The investigation into Hussle’s empire, which the city has not publicized, continues in the wake of the killing, raising the possibility that the city will take action against the rapper’s remaining business partners. As part of the investigation, the city pressured Hussle’s former landlords to evict the rapper and his associates. Instead, the landlords sold the property earlier this year to Hussle and a group of investors for $2.5 million, according to public records.

This seeming contradiction, of Hussle simultaneously being embraced by city leaders and being the focus of an investigation, reflects the divisions within the city’s law enforcement over how to deal with street gangs decades after Los Angeles became a byword for gang warfare in the 1980s and 1990s.

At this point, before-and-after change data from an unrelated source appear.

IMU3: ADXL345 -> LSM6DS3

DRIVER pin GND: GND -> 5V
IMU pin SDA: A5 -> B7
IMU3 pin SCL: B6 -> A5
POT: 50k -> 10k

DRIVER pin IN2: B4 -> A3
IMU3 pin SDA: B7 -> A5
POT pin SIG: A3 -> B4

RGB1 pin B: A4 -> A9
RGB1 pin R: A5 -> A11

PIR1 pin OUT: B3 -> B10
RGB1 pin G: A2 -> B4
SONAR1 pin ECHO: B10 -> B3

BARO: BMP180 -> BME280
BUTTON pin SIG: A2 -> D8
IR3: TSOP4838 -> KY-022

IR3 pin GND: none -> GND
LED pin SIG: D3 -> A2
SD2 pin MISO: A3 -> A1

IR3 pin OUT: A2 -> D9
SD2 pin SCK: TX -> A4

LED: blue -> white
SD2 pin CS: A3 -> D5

As some leaders try to work with former and current gang members to reduce violence, many rank-and-file officers balk at that approach, preferring harder-edged enforcement tactics. This dynamic has played out not just in Los Angeles — where the police faced harsh criticism a few years ago for setting up a meeting between a convicted kingpin from the Mexican Mafia and local officials and business leaders — but in other cities like Chicago, where the police were denounced for holding a “gang summit” in 2010. In Los Angeles, officials and city leaders have met with rap stars and gang members before, including a 2016 meeting organized by the Compton rapper the Game.

“There’s always this duality,” said Connie Rice, a civil rights lawyer who made a career of suing the police and later worked closely with the department and gang members to improve relationships.